Kayseri'de Abdullah Gül Üniversitesi'nde bulunan ve eski endüstri yapılarına yerleşen kütüphane ve müze yapısının inşaatı 2016 yılında tamamlandı:
EAA, projeyi anlatıyor:
Rus mimar Ivan Nikolaev önderliğinde 1933-1935 yılları arasında inşa edilmiş olan Kayseri Sümerbank Bez Fabrikası, Cumhuriyet döneminin endüstrileşme ve modernleşme hareketinin en önemli sembollerinden biri olmuştur. Rus Konstrüktivizmi’nin özgün örneklerinden sayılabilecek yapıları içeren bu kompleks 1999 yılındaki kapanışından Abdullah Gül Üniversitesi’ne tahsis edilmesine kadar geçen süre boyunca kent merkezine yakın bir yerde terk edilmiş bir alan olarak kalmıştır. 2012 yılında mevcut yapıların bir kısmının değerlendirilmesiyle AGÜ kampüsü olarak tekrar kullanıma açılmıştır. Kampüs içerisindeki özgün endüstri yapıları olarak öne çıkan Elektrik ve Buhar Santrali binaları Cumhurbaşkanlığı Müzesi ve Kütüphanesi’ne ev sahipliği yapmaktadır.
Müze olarak iç organizasyonu yeniden düzenlenen Elektrik Santralinde işletme senaryosu doğrultusunda ziyaretçinin cumhurbaşkanlığı sergisini deneyimleyebileceği, bunun yanında değişen programlara göre süreli sergileri gezebileceği mekanlar kurgulanmıştır. Aynı zamanda eğitim alanındaki faaliyetler için bireysel ya da okul gruplarının kullanabilecekleri aktivite alanları bulunan, yeme-içme alanları ile desteklenmiş bir merkez olarak tasarlanmıştır. Bunun yanında, yapının asli kullanım sürecinden elektrik üretimine ait günümüze ulaşabilmiş kül hazneleri, kömür bacaları gibi özgün yapısal unsurlar sergi deneyiminin bir parçası haline getirilmiştir.

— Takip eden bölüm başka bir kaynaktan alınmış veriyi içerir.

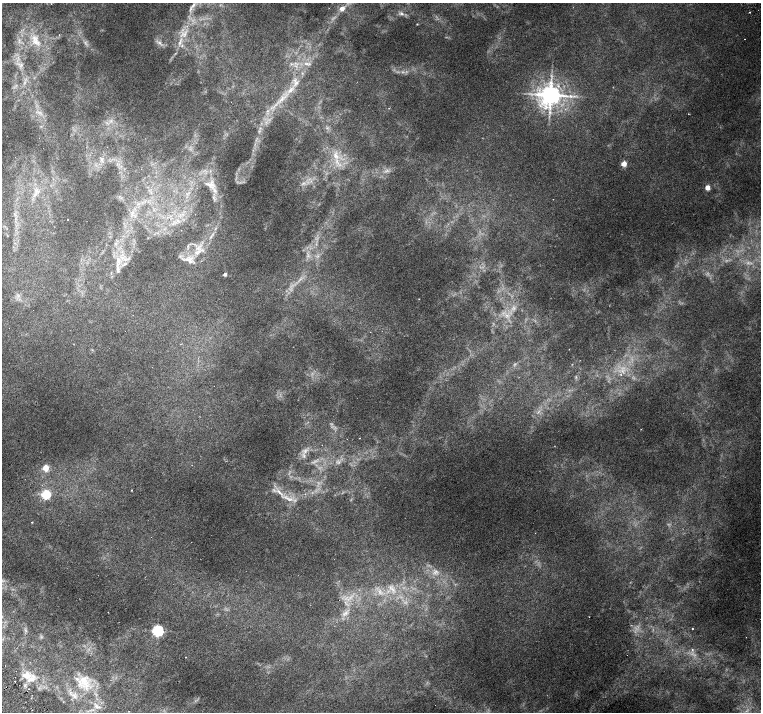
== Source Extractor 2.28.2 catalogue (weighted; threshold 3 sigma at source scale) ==
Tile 7 of 4 x 4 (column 3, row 2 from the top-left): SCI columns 3034-4550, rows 2989-4407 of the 6067 x 6043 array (HDU 1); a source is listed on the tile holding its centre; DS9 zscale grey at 2 x 2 block average (1 PNG px = mean of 2 x 2 image px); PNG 763 x 714 px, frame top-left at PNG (2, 3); no overlay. Shown black and unused: <1% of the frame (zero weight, under 3 of 6 exposures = <1% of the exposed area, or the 3 px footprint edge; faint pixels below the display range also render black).
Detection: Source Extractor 2.28.2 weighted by HDU 2 'WHT'; one run over the whole footprint, this tile lists its part. Background 0.00446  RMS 0.002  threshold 0.00821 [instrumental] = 3 sigma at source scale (4.09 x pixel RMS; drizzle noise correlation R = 1.36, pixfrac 0.8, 0.0396/0.0396 arcsec/px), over >= 5 px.
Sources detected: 81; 13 too faint to see at this stretch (2 x 2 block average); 1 cosmic-ray / hot-pixel residue — not listed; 8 inside a brighter listed object's ellipse — not listed separately; the other 59 listed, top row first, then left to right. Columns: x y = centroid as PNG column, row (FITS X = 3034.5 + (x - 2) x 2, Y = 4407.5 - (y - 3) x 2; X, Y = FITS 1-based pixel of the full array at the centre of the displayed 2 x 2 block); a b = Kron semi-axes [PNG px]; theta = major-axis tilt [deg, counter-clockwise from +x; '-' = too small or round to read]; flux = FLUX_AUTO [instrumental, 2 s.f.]
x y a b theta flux
193 5 9 4 50 1.3
342 8 3 3 - 4.6
749 12 2 2 - 0.31
401 14 6 5 - 1.1
417 24 2 2 - 0.22
184 34 15 8 32 4.8
59 35 2 2 - 0.23
744 39 2 2 - 0.26
36 42 15 12 -56 7.7
160 43 10 3 -45 1.5
182 46 3 3 - 0.51
306 64 7 4 -6 1.6
21 65 4 3 - 0.74
302 73 3 2 - 0.33
291 89 12 5 50 3.5
550 95 5 5 - 520
571 96 7 5 -15 2.1
281 99 12 5 45 2.9
267 111 4 2 - 0.4
111 121 4 2 - 0.57
327 128 4 2 - 0.41
336 156 12 7 -73 4.5
624 164 3 3 - 11
303 183 7 4 23 1.3
210 184 16 10 2 4.7
707 187 3 3 - 9.8
36 191 8 3 65 1.6
68 219 2 2 - 0.15
116 243 4 3 - 0.67
202 250 6 3 -56 1.2
122 258 7 4 -19 2
189 259 15 11 -7 5.3
118 260 13 4 -77 3
124 264 9 3 22 1.4
225 274 2 2 - 2
419 299 2 2 - 0.14
507 315 7 3 -34 1.2
621 375 3 2 - 0.25
305 451 8 5 67 2
46 468 3 3 - 15
131 490 2 2 - 0.22
280 492 13 4 -45 2.9
45 494 4 3 - 45
289 499 13 5 -14 3.1
32 522 2 2 - 0.26
436 572 10 5 15 2.2
392 589 7 3 -55 1.2
108 612 2 2 - 0.15
345 613 10 4 29 1.7
589 617 2 2 - 0.12
692 628 2 2 - 0.54
158 631 4 3 - 100
692 649 4 3 - 0.53
26 675 14 11 -7 5.5
83 680 16 12 53 8.2
14 681 2 2 - 0.18
74 695 9 5 -47 2
96 706 9 4 -34 1.5
129 711 2 2 - 0.13
Diffuse or blended objects may show on this block-average render without a row.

Buhar Santrali yapısı ise müze ile birlikte ilişkilendirilebilecek kütüphane ve belgelik gibi bir tür modern bilgi merkezi olarak değerlendirilmiştir. Müzedeki kül hazneleri gibi bu yapı içerisinde de işletme döneminden kalan ve yapının orta bölümünde bulunan 9,5m. yüksekliğindeki beton silo ayaklarının eski döneme ilişkin birer hafıza unsuru olarak korunması ve kitaplık alanıyla ilişkilenmesi sağlanmıştır.
EAA tarafından, Sümerbank Bez Fabrikası yerleşkesinin bütününe ilişkin geliştirilmiş olan koruma prensipleri, Cumhurbaşkanlığı Müze ve Kütüphanesi’ne dönüştürülen yapılar özelinde de geçerliliğini sürdürmektedir. Yerleşke genelindeki basit ve yalın nitelikler taşıyan diğer yapılara nazaran oldukça kompleks binalar olarak tasarlandığı görülen Santral yapılarında geçen süre içerisinde oluşmuş patinanın korunması böylelikle zamanın izlerini tutması ve sergilemesi önemli bulunmuştur. Yapılar zaman içerisinde üzerlerine aldıkları bu katmanlarla bir bütün olarak kabul edilmiş, konservasyon amacıyla yapılan müdahaleler yapı fiziği koşulları açısından gerekli onarım işlemleri ve dönemlere ilişkin nitelikli unsurların muhafaza edilmesi yönünde gerçekleştirilmiştir.
Mevcut doku üzerinde yapılacak tamamlamalar, işlevini yitirmiş elemanların güncellenmesi ve yeni yapısal elemanların mevcuda eklenmesi durumları bu proje özelinde geliştirilmesi gereken başlıca tasarım konuları olarak ele alınmıştır. Yapılarda, zamanla niteliğini tamamen yitirmiş ve/veya yok olmuş yapı elemanlarının, her biri için bulunduğu noktaya, büyüklüğüne, çevresindeki dokuya bağlı olarak mevcut dokuya uyumlu bir şekilde tamamlama yapılması planlanmıştır. Korunan ve kısmi olarak tamamlanan mevcut dokuya ilave olarak yapının güncel kullanım senaryosu kapsamında eklenen elemanların ise, prensip olarak mevcut yapının izlerini takip eden, bununla birlikte güncel malzemeler ile mevcut endüstriyel atmosferin içerisinde bütünün bir parçası olarak yerini bulması sağlanmıştır.